How can mortgage brokers compete with increasingly aggressive banks in 2025?

Brokers have a battle on their hands

How can mortgage brokers compete with increasingly aggressive banks in 2025?

As mortgage brokers sharpen their tools for a likely uptick in purchase activity and a renewal wave in the coming 12 months, banks are also gearing up for a busy 2025 – with one of the most competitive markets for years potentially in the cards.

The best rates offered by Canada’s banking giants indicate top lenders are preparing a “super aggressive” approach into the new year, according to Ontario-based broker Tracy Valko (pictured top) of Valko Financial, who told Canadian Mortgage Professional the broker space currently has a battle on its hands to compete with banks on rates.

Brokers continuing to expand market share in that environment next year will be easier said than done – but for Valko, the challenge begins with establishing a value proposition that clearly differentiates the service offered by brokers from that of the banks.

That means a focus on education, education, education, she said. “I think we’re further ahead on that in the broker space,” she told CMP. “Banks are very transactional. It’s just about rates and it’s not so much about the education piece. I think they have a lot more movement with their staffing, so the relationship they build with the clients can be very short-term and I can see that some clients are frustrated with it.

“They want the service. They want the support. They want to know someone’s there. I truly believe in education – I think that can outplay rate by far. You just have to make sure you’re consistent in that messaging.”

Communicating broker value to clients more important than ever

Competing with banks in the year ahead will also mean highlighting to borrowers how the broker space is better equipped to help with their unique financial needs and specific circumstances, according to Valko.

That’s especially relevant in the current market as the type of application and income declaration favoured by Canadian borrowers continues to evolve – even as bank qualification criteria remains strict.

“What’s niche in the broker space is that we have an umbrella of products and opportunities to help people come out of foreclosures, help people that have debts and don’t qualify for the cookie-cutter bank deals,” Valko said.

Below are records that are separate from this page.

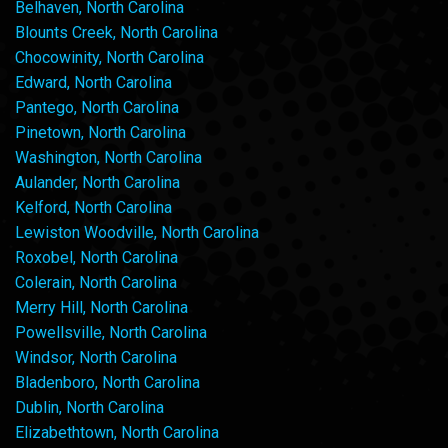
Belhaven, North Carolina
Blounts Creek, North Carolina
Chocowinity, North Carolina
Edward, North Carolina
Pantego, North Carolina
Pinetown, North Carolina
Washington, North Carolina
Aulander, North Carolina
Kelford, North Carolina
Lewiston Woodville, North Carolina
Roxobel, North Carolina
Colerain, North Carolina
Merry Hill, North Carolina
Powellsville, North Carolina
Windsor, North Carolina
Bladenboro, North Carolina
Dublin, North Carolina
Elizabethtown, North Carolina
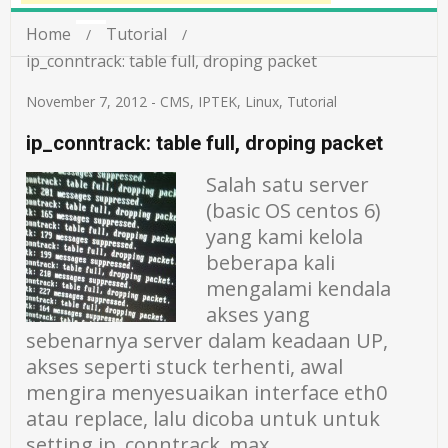
Home
Tutorial
ip_conntrack: table full, droping packet
November 7, 2012
-
CMS
,
IPTEK
,
Linux
,
Tutorial
ip_conntrack: table full, droping packet
Salah satu server
(basic OS centos 6)
yang kami kelola
beberapa kali
mengalami kendala
akses yang
sebenarnya server dalam keadaan UP,
akses seperti stuck terhenti, awal
mengira menyesuaikan interface eth0
atau replace, lalu dicoba untuk untuk
setting ip_conntrack_max ,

“You have to remember that bank deals have got to fit in this square peg. There are no exceptions on that. And a lot of people don’t have that type of standard employment and standard credit anymore, so that’s why a broker comes into play.”

Borrowers might naturally gravitate towards the bank as their first choice, but the reality is that many will have little other choice but to seek alternative options because of rigid qualification criteria.

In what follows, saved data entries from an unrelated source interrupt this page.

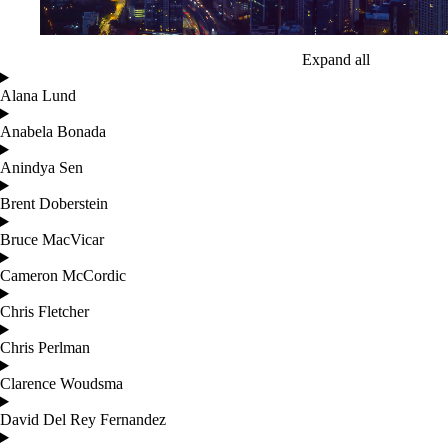
Expand all
Alana Lund
Anabela Bonada
Anindya Sen
Brent Doberstein
Bruce MacVicar
Cameron McCordic
Chris Fletcher
Chris Perlman
Clarence Woudsma
David Del Rey Fernandez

That will work in brokers’ favour and counteract to some extent the better rates on offer from banks, according to Valko. “At the end of the day, the client is going to be appreciative – not only of the experience, but that we actually helped them out and got them into a home,” she said.

“So I think we can’t get frustrated and deflated by these rates that the banks are doing because we have so much to offer as brokers and at the end of the day, if you’re their last choice coming to them, you’re probably going to be the one they’ll stick with because you’re able to find a solution and you’ve given them the opportunity of homeownership.”

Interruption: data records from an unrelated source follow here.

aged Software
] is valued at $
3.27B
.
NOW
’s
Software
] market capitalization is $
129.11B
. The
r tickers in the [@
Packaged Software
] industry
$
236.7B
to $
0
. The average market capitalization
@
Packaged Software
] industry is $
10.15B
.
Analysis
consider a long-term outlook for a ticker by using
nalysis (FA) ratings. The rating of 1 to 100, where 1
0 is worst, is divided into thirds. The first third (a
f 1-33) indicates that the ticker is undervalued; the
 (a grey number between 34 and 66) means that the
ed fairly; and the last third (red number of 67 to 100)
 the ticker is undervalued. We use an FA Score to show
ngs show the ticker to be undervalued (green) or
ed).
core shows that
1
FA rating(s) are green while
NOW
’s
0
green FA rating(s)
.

Why are borrower types changing – and why is that an opportunity for brokers?

The rise of the gig economy and growing prevalence of self-employed Canadians have been two major trends to impact the mortgage market in recent years, meaning the conventional ways of submitting income declarations for mortgage applications are no longer as common as before.

The bank space has been slow to react to that reality, Valko suggested. “In Canada, [many people have] got multiple jobs to be able to make ends meet,” she said. “A lot of times it’s not permanent, full-time – it’s casual, it’s seasonal, it’s online income. It’s very unique stuff that the banks haven’t conformed to and will not accept that type of income.

“So we have to look at other opportunities in the alternative space. Even some of the monolines have some really good self-employed programs that we can help people get into. And this is where you excel as a broker. You’ve got to know your products, you’ve got to understand, and you’ve got to be able to pivot when you’re speaking to clients.”

Staying attuned to those difficulties some borrowers can face with banks – and being prepared to offer fresh solutions – can be a potent way for brokers to flourish in 2025. “I think that’s going to be a big driver going into the new year. More of the younger generation are not doing just one job,” Valko said.

“They’ve got multiple careers and they’re managing differently. If you can piece that together for them and are able to get them into a mortgage, that’s a huge win.”